=== Trecho do documento ===
EUROPA - ENTREVISTA COM BRONISLAW GEREMEK

A União vista de Vístula

por Luigi Geninazzi

Os resultados dos referendos na França e na Holanda, contrários ao desenvolvimento do processo de unificação europeu, são expressões de um temor em relação à ampliação para o Leste. Mas também ocasião para voltar à mesa e se rediscutir “a Europa que queremos”. As palavras críticas do historiador e eurodeputado polonês Bronislaw Geremek

A Europa, já se disse, não é mais um sonho. Mas qual o significado da oposição que ainda se encontra à sua unificação? Fizemos a pergunta a Bronislaw Geremek, historiador polonês de fama internacional e militante do Solidarnosc da primeira hora, que foi conselheiro de Walesa e, depois, ministro do Exterior no final dos anos 90. Intelectual e político, Geremek é considerado um dos mais dignos representantes da nova Polônia, ligada à tradição européia e aos valores da democracia ocidental. Desde junho de 2004 é deputado do Parlamento europeu, membro do grupo da Alde, a Aliança dos liberais e democráticos pela Europa.

Professor Geremek, muitos observadores viram no duplo “não” ao Tratado constitucional da UE, por parte da França e da Holanda, uma espécie de rejeição popular à ampliação para os países do Leste, ocorrida no ano passado. Isso é verdade?

=== Instruções da tarefa ===
Prossiga com a entrevista com Bronislaw Geremek sobre a unificação europeia, começando logo depois da última frase do texto.

Registros de uma coleção de dados

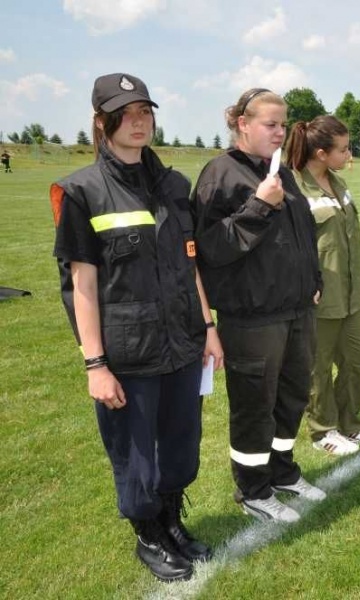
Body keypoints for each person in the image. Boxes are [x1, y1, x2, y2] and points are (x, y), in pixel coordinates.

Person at [50, 73, 221, 582]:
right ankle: (148, 534)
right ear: (101, 122)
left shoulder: (174, 185)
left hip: (183, 342)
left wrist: (208, 326)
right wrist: (95, 364)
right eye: (124, 114)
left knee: (181, 445)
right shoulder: (83, 191)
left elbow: (190, 263)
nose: (138, 121)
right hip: (129, 350)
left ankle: (171, 521)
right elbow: (81, 286)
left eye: (145, 111)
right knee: (136, 454)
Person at [192, 88, 326, 524]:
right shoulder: (220, 174)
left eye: (283, 124)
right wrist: (258, 206)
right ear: (242, 124)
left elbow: (303, 234)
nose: (280, 132)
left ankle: (282, 472)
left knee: (292, 396)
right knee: (255, 405)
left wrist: (314, 281)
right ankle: (252, 489)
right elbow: (210, 250)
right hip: (252, 317)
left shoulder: (281, 171)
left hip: (296, 310)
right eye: (271, 124)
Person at [285, 116, 360, 456]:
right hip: (320, 295)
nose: (348, 154)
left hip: (352, 293)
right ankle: (323, 429)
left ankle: (349, 421)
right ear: (321, 153)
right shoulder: (294, 187)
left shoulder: (338, 183)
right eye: (343, 149)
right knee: (318, 367)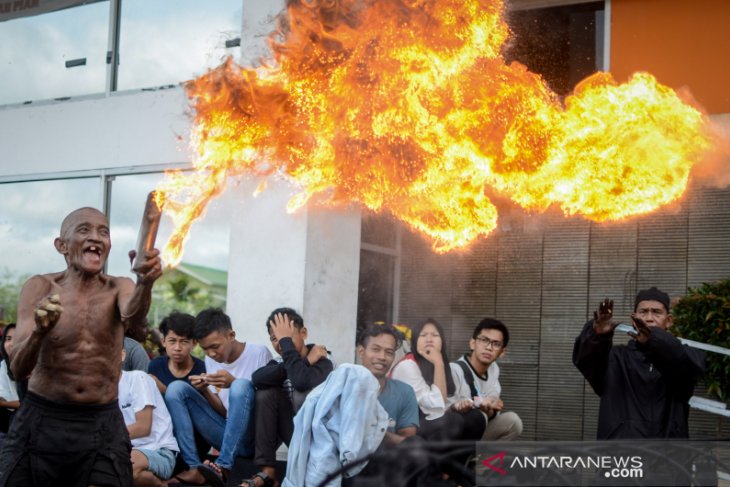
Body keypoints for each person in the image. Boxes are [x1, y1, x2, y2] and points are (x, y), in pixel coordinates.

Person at [0, 206, 162, 486]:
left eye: (104, 232)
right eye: (84, 230)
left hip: (102, 422)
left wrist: (144, 283)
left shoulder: (119, 287)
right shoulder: (40, 287)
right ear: (61, 245)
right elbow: (17, 368)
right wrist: (40, 331)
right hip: (42, 418)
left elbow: (133, 314)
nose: (96, 237)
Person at [573, 287, 706, 439]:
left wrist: (653, 341)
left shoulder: (682, 355)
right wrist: (597, 336)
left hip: (668, 455)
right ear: (634, 319)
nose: (649, 318)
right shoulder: (615, 358)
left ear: (669, 321)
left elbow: (692, 369)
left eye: (656, 312)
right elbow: (585, 359)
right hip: (622, 455)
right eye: (643, 312)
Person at [165, 307, 272, 487]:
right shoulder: (211, 360)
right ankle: (193, 467)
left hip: (254, 440)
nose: (212, 354)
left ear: (231, 335)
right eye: (206, 350)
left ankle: (224, 466)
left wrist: (234, 383)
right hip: (226, 434)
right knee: (176, 389)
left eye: (215, 347)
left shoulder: (259, 353)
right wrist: (205, 390)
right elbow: (223, 412)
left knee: (240, 385)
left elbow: (268, 405)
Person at [246, 307, 333, 487]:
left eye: (286, 336)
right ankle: (267, 471)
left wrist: (291, 348)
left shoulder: (324, 361)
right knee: (266, 393)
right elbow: (257, 379)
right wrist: (306, 360)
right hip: (293, 434)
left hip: (318, 440)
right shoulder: (282, 362)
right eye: (275, 338)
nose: (280, 343)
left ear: (304, 333)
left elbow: (301, 381)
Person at [390, 318, 485, 442]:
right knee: (452, 421)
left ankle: (461, 460)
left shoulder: (442, 366)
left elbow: (444, 405)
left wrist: (455, 407)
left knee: (475, 418)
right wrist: (438, 363)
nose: (429, 339)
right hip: (403, 429)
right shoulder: (408, 365)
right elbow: (435, 408)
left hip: (427, 422)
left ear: (442, 342)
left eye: (435, 335)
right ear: (415, 341)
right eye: (423, 335)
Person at [451, 318, 523, 440]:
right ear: (472, 343)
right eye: (484, 340)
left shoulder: (493, 369)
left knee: (513, 422)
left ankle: (482, 459)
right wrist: (459, 407)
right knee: (477, 416)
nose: (489, 347)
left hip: (479, 431)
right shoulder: (454, 370)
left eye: (496, 344)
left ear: (502, 352)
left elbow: (491, 409)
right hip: (454, 436)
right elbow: (442, 413)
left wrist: (489, 408)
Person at [118, 350, 180, 486]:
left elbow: (143, 428)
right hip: (124, 451)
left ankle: (161, 485)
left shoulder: (137, 378)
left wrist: (102, 438)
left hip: (159, 451)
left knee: (123, 465)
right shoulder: (99, 390)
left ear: (122, 355)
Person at [357, 324, 419, 445]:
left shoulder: (404, 392)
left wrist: (378, 431)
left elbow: (409, 442)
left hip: (388, 458)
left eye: (389, 352)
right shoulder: (344, 387)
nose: (382, 357)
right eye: (375, 349)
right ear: (361, 352)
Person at [148, 312, 205, 395]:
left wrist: (164, 389)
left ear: (194, 343)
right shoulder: (155, 366)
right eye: (172, 341)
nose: (177, 348)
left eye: (184, 342)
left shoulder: (203, 370)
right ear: (163, 342)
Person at [0, 324, 19, 444]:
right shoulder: (4, 365)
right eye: (8, 339)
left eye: (17, 338)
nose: (11, 343)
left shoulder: (36, 366)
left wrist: (3, 403)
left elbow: (28, 403)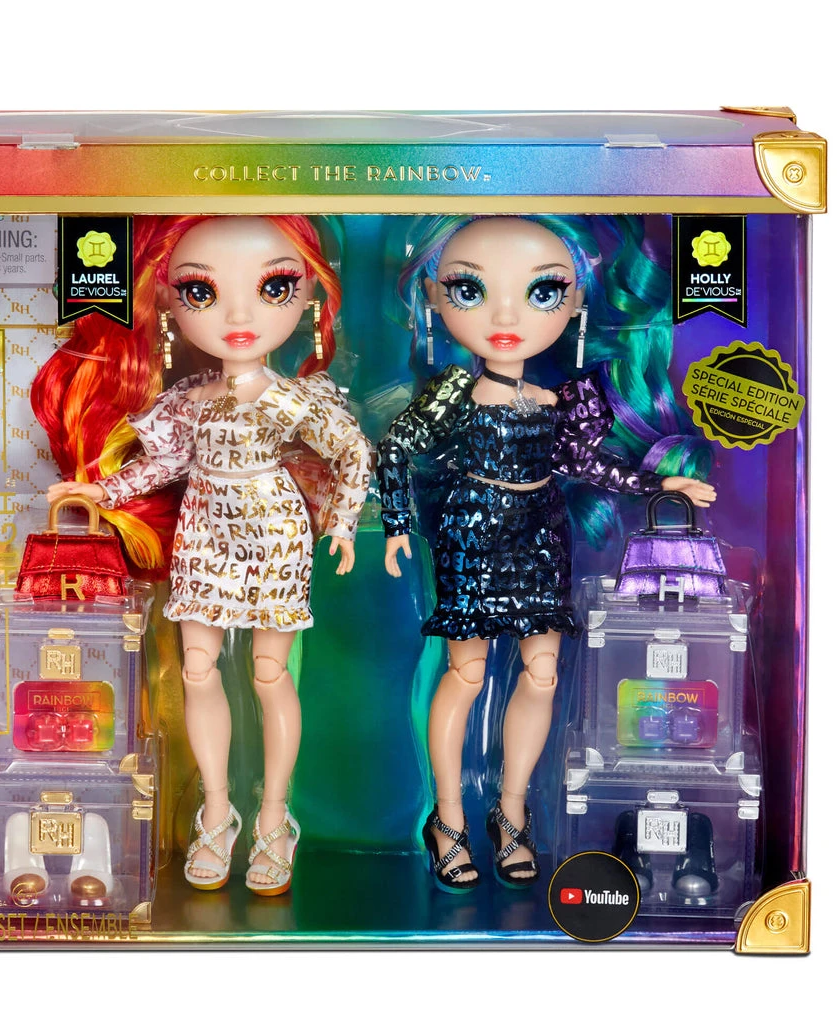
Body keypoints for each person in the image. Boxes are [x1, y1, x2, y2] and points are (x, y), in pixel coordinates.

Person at [377, 216, 715, 891]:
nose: (506, 317)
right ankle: (448, 818)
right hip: (473, 529)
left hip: (541, 531)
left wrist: (659, 485)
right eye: (470, 290)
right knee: (467, 673)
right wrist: (395, 525)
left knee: (542, 672)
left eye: (541, 292)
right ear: (434, 297)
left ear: (576, 300)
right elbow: (393, 450)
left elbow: (589, 465)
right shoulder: (451, 395)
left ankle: (511, 811)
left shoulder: (554, 401)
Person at [38, 215, 371, 895]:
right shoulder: (189, 401)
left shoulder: (291, 399)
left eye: (273, 287)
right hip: (204, 530)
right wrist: (101, 490)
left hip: (274, 531)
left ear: (311, 293)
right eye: (202, 292)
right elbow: (164, 463)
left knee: (271, 675)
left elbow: (352, 452)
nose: (239, 316)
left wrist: (341, 523)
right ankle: (217, 811)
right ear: (167, 299)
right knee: (197, 668)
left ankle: (274, 816)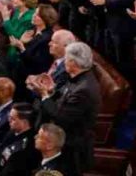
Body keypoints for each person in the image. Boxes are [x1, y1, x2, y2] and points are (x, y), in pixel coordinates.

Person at [31, 41, 101, 173]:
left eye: (66, 59)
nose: (64, 63)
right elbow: (64, 101)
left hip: (72, 150)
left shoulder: (84, 89)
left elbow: (61, 117)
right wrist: (52, 90)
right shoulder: (78, 79)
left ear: (73, 63)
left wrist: (44, 95)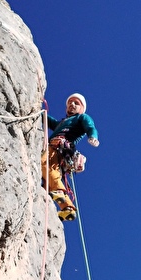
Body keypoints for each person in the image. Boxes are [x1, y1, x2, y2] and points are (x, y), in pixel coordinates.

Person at [42, 93, 99, 221]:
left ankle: (60, 192)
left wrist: (93, 137)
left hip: (60, 146)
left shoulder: (81, 118)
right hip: (56, 147)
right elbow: (47, 119)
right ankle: (67, 208)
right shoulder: (62, 122)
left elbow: (90, 127)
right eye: (70, 103)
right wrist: (39, 111)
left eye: (76, 103)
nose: (72, 104)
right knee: (48, 175)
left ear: (82, 108)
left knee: (45, 164)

=== Campo de resposta ===
Temo que na Europa ocidental não tenha sido bem entendido o significado da ampliação para os países ex-comunistas. A operação aconteceu num clima de indiferença e de ignorância dos dados reais. O termo ampliação é muito redutivo. Seria preferível falar de reunificação do continente, um fato histórico de importância enorme para os destinos da Europa e do mundo. Em vez disso criaram-se mitos que não têm nada a ver com a realidade, porque não há nenhuma invasão da mão-de-obra do Leste. Eu creio, porém, que a questão seja mais profunda e vá além do problema da ampliação.

O que seria?
Na minha opinião, o referendo na França e na Holanda marca uma atitude de hostilidade em relação a algo que foi percebido como um perigo externo, como o fenômeno da globalização, e expressam uma nítida desconfiança na capacidade das instituições européias de enfrentá-la. O “não” ao Tratado constitucional deve ser levado muito a sério: não é simplesmente uma reprovação às disposições e aos mecanismos previstos para o futuro, é uma rejeição à União Européia tal como ela existe atualmente.

Que influência terá o voto negativo da França e da Holanda sobre os novos países membros da UE, que já eram bastante céticos em relação à Constituição européia?
Esse não era, certamente, o texto com que sonhávamos. Pessoalmente, considero-o um instrumento não desprovido de alguma utilidade, mas há grandes lacunas, a começar pela ausência de referência às raízes cristãs do continente, algo que muito nos preocupa. Apesar de tudo, 60% dos poloneses, até há pouco tempo, eram favoráveis ao Tratado constitucional europeu. Curiosamente, a classe política é que era mais hostil a ele, não a sociedade. Mas, depois dos referendos na França e na Holanda, as pesquisas de opinião indicam uma mudança de tendência: o “sim” ao Tratado caiu para menos de 50%, e continua a cair.

A União Européia parece ter chegado a um ponto morto. Como fazê-la reviver?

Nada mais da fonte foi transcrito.